People living with type 2 diabetes have a higher prevalence of chronic hepatitis B virus (HBV) than the overall population, according to a new study published in the Journal of Diabetes Investigation. However, researchers still do not know which health condition could be raising the risk of the other, Endocrinology Advisor reports.

For the study, scientists at Shanghai’s Jiao Tong University Affiliated Sixth People’s Hospital examined health reports from 381 Chinese people with adult-onset autoimmune diabetes (a more slowly progressing form of type 1 diabetes); 1,365 people with type 2 diabetes; and 1,365 controls without any metabolic disorder and investigated hepatitis B prevalence within each of these groups.

The researchers found that about 13.5 percent of people with type 2 diabetes in the cohort were living with chronic hepatitis B, compared with an HBV risk rate of 10 percent among the controls in the overall population. Researchers also found that people with type 2 diabetes had a much higher rate of chronic hepatitis B than all patients who reported normal hepatic function (13.3 percent compared with 8.8 percent).

Ultimately, study authors noted that the odds ratio of chronic hepatitis B increased about 1.5-fold in patients with type 2 diabetes compared with the control group—even after adjusting for age, gender, body mass index and hepatic function. However, chronic hepatitis B rates were not different for subjects with adult-onset autoimmune diabetes. 

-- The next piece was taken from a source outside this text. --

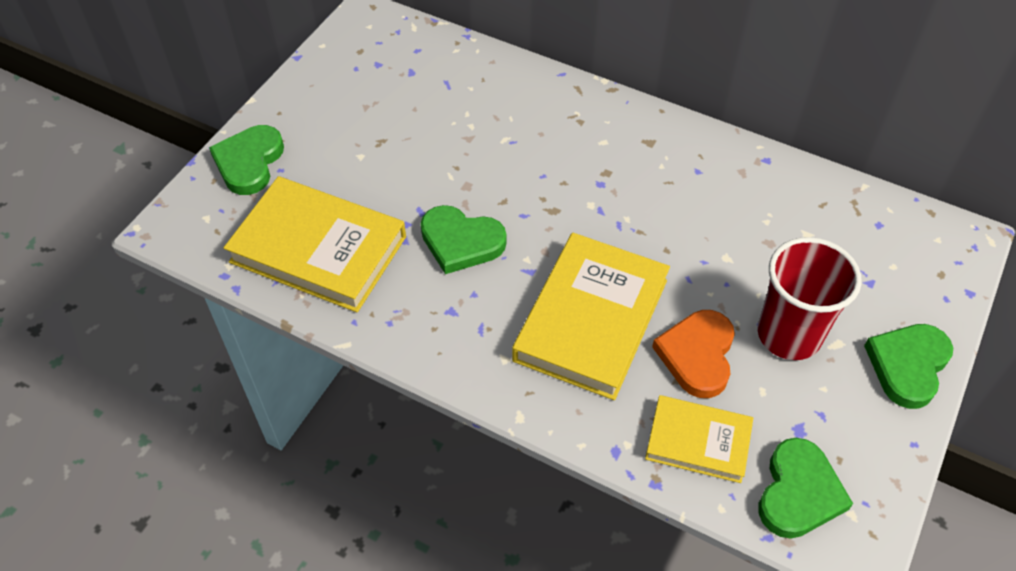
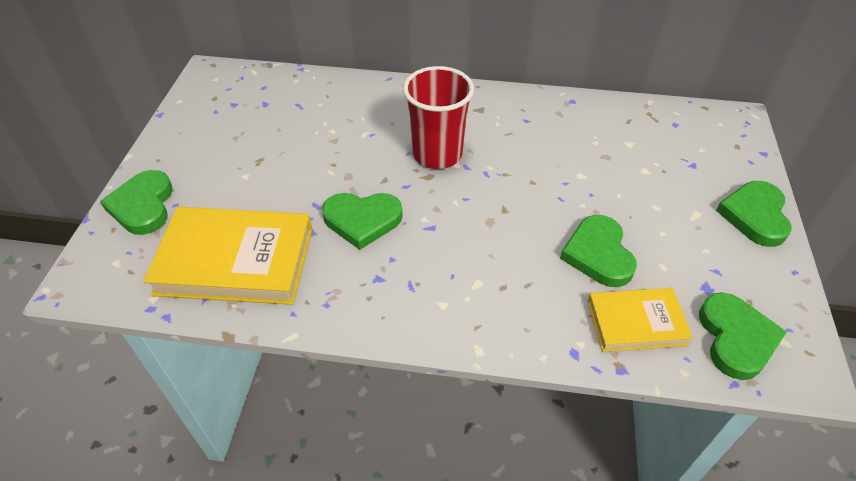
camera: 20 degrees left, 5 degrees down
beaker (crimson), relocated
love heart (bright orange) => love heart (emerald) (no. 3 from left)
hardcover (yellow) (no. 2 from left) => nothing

So what does this mean for people living with type 2 diabetes—or for that matter, people living with chronic HBV? The report ends by saying much more research is needed to ascertain whether chronic hepatitis B increases the risk of type 2 diabetes or, conversely, whether type 2 diabetes may increase the risk of hepatitis B. For now, scientists have uncovered a correlation but not a definitive link between the two conditions.